**TASK OBJECTIVE**
In full and without change, transcribe the records below.

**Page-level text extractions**
********************

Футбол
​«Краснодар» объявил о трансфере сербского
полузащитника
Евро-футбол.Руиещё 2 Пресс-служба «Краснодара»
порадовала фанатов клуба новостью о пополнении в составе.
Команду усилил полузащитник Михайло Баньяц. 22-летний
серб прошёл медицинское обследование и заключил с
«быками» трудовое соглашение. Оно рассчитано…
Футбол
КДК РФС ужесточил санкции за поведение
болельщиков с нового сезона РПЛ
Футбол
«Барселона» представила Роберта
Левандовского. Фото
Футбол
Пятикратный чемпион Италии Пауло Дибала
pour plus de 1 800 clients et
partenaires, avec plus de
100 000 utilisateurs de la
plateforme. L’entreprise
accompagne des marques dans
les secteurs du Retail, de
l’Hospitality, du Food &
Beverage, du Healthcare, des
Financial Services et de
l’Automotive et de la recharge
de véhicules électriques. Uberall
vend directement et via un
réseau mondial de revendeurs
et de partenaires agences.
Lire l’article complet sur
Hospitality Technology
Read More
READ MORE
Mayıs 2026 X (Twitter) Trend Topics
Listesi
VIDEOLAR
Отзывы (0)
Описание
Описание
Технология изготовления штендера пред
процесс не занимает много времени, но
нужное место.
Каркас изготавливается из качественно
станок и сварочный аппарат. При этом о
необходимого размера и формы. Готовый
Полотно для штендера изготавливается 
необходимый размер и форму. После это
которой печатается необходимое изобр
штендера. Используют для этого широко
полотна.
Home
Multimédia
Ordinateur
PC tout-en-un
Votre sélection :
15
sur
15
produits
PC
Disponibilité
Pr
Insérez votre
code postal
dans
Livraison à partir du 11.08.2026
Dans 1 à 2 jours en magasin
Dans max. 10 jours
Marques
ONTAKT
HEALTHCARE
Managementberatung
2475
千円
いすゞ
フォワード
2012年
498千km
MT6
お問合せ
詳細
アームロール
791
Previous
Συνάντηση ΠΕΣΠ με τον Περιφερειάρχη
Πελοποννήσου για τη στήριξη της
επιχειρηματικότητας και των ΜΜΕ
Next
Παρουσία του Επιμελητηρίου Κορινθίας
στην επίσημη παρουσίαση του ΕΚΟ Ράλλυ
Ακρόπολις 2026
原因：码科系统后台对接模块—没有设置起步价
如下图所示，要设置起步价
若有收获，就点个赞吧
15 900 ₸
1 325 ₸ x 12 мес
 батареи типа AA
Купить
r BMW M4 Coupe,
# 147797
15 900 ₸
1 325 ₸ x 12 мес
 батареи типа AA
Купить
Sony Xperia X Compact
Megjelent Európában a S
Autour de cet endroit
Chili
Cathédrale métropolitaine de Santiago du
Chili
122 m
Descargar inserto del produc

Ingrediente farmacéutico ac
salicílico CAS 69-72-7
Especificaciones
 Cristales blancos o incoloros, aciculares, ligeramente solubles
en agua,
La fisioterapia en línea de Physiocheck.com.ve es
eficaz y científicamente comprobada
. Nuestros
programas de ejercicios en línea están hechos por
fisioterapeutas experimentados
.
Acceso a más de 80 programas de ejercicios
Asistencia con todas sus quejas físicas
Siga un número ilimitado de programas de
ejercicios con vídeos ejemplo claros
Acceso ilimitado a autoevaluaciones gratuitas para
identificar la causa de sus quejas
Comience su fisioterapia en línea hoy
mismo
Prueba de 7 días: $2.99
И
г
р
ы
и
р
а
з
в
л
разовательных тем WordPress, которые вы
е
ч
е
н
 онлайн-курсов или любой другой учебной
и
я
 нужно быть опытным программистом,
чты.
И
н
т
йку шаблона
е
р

********************

**ANSWER FOR THIS EXERCISE**
Футбол
​«Краснодар» объявил о трансфере сербского
полузащитника
Евро-футбол.Руиещё 2 Пресс-служба «Краснодара»
порадовала фанатов клуба новостью о пополнении в составе.
Команду усилил полузащитник Михайло Баньяц. 22-летний
серб прошёл медицинское обследование и заключил с
«быками» трудовое соглашение. Оно рассчитано…
Футбол
КДК РФС ужесточил санкции за поведение
болельщиков с нового сезона РПЛ
Футбол
«Барселона» представила Роберта
Левандовского. Фото
Футбол
Пятикратный чемпион Италии Пауло Дибала
pour plus de 1 800 clients et
partenaires, avec plus de
100 000 utilisateurs de la
plateforme. L’entreprise
accompagne des marques dans
les secteurs du Retail, de
l’Hospitality, du Food &
Beverage, du Healthcare, des
Financial Services et de
l’Automotive et de la recharge
de véhicules électriques. Uberall
vend directement et via un
réseau mondial de revendeurs
et de partenaires agences.
Lire l’article complet sur
Hospitality Technology
Read More
READ MORE
Mayıs 2026 X (Twitter) Trend Topics
Listesi
VIDEOLAR
Отзывы (0)
Описание
Описание
Технология изготовления штендера пред
процесс не занимает много времени, но
нужное место.
Каркас изготавливается из качественно
станок и сварочный аппарат. При этом о
необходимого размера и формы. Готовый
Полотно для штендера изготавливается 
необходимый размер и форму. После это
которой печатается необходимое изобр
штендера. Используют для этого широко
полотна.
Home
Multimédia
Ordinateur
PC tout-en-un
Votre sélection :
15
sur
15
produits
PC
Disponibilité
Pr
Insérez votre
code postal
dans
Livraison à partir du 11.08.2026
Dans 1 à 2 jours en magasin
Dans max. 10 jours
Marques
ONTAKT
HEALTHCARE
Managementberatung
2475
千円
いすゞ
フォワード
2012年
498千km
MT6
お問合せ
詳細
アームロール
791
Previous
Συνάντηση ΠΕΣΠ με τον Περιφερειάρχη
Πελοποννήσου για τη στήριξη της
επιχειρηματικότητας και των ΜΜΕ
Next
Παρουσία του Επιμελητηρίου Κορινθίας
στην επίσημη παρουσίαση του ΕΚΟ Ράλλυ
Ακρόπολις 2026
原因：码科系统后台对接模块—没有设置起步价
如下图所示，要设置起步价
若有收获，就点个赞吧
15 900 ₸
1 325 ₸ x 12 мес
 батареи типа AA
Купить
r BMW M4 Coupe,
# 147797
15 900 ₸
1 325 ₸ x 12 мес
 батареи типа AA
Купить
Sony Xperia X Compact
Megjelent Európában a S
Autour de cet endroit
Chili
Cathédrale métropolitaine de Santiago du
Chili
122 m
Descargar inserto del produc

Ingrediente farmacéutico ac
salicílico CAS 69-72-7
Especificaciones
 Cristales blancos o incoloros, aciculares, ligeramente solubles
en agua,
La fisioterapia en línea de Physiocheck.com.ve es
eficaz y científicamente comprobada
. Nuestros
programas de ejercicios en línea están hechos por
fisioterapeutas experimentados
.
Acceso a más de 80 programas de ejercicios
Asistencia con todas sus quejas físicas
Siga un número ilimitado de programas de
ejercicios con vídeos ejemplo claros
Acceso ilimitado a autoevaluaciones gratuitas para
identificar la causa de sus quejas
Comience su fisioterapia en línea hoy
mismo
Prueba de 7 días: $2.99
И
г
р
ы
и
р
а
з
в
л
разовательных тем WordPress, которые вы
е
ч
е
н
 онлайн-курсов или любой другой учебной
и
я
 нужно быть опытным программистом,
чты.
И
н
т
йку шаблона
е
р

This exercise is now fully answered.